In den USA war der Anruf aus mehreren Gründen umstritten: Der Bruch mit US-chinesischen diplomatischen Gepflogenheiten ist ohne jede Absprache mit dem US-Außenministerium oder den im Kongress mit US-Außenpolitik befassten Gremien erfolgt. Dass der umstrittene Anruf auf Vermittlung des früheren republikanischen Präsidentschaftskandidaten Bob Dole zustande gekommen ist, der sich jahrelang als Lobbyist Taiwans verdingt hatte, gab der Causa einen seltsamen Beigeschmack. Bob Doles Firma Alston & Bird soll insgesamt rund 140.000 Dollar für seine Lobbying-Dienste im Interesse Taiwans erhalten haben.

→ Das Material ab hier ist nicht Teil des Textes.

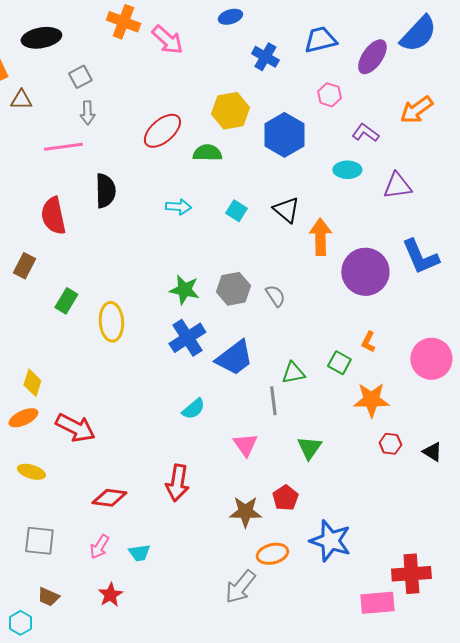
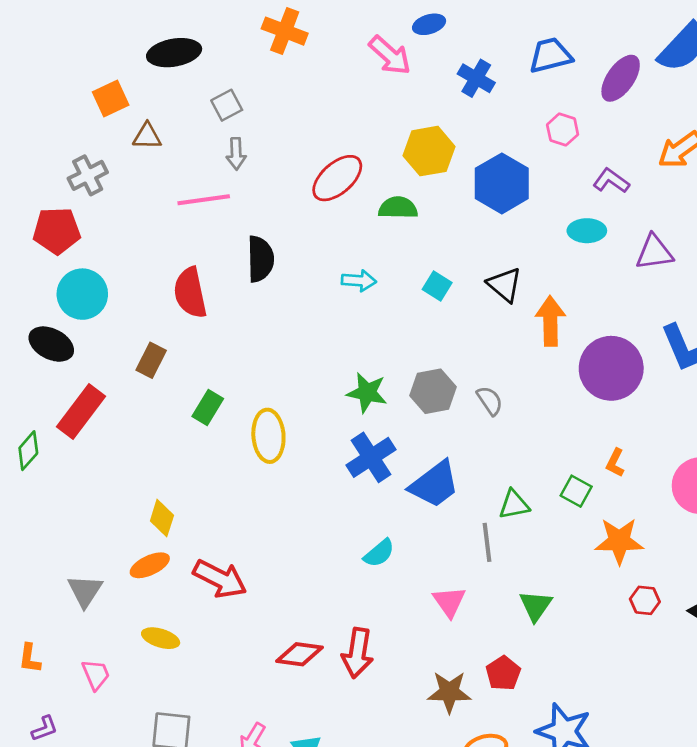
pink arrow: (167, 40) -> (390, 55), moved
red diamond: (109, 498) -> (300, 654), moved

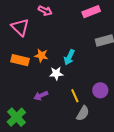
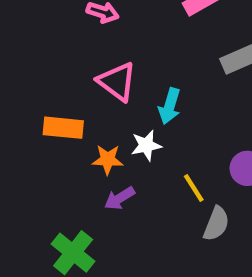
pink triangle: (20, 27) -> (117, 82), moved
orange star: (41, 56) -> (108, 160), moved

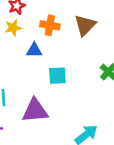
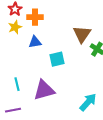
orange cross: (50, 25) -> (35, 17), moved
brown triangle: (85, 25) -> (82, 34), moved

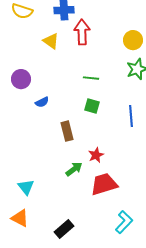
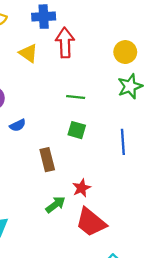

Dass, wie die "New York Times" und verschiedene taiwanesische Medien gemeldet haben, Vertreter von Donald Trumps Konzern zuletzt starkes Interesse an der Beteiligung an einem Immobilienprojekt in der Nähe des Taoyuan International Airport - der zurzeit massiv ausgebaut wird - gezeigt haben, wirft zusätzliche Fragen auf.
Wie schreibt die chinesische Zeitung "Global Times": "China muss gut bewaffnet und bereit für eine Achterbahnfahrt mit Donald Trump sein. Aber auch andere - überall auf der Welt - tun gut daran, sich anzuschnallen."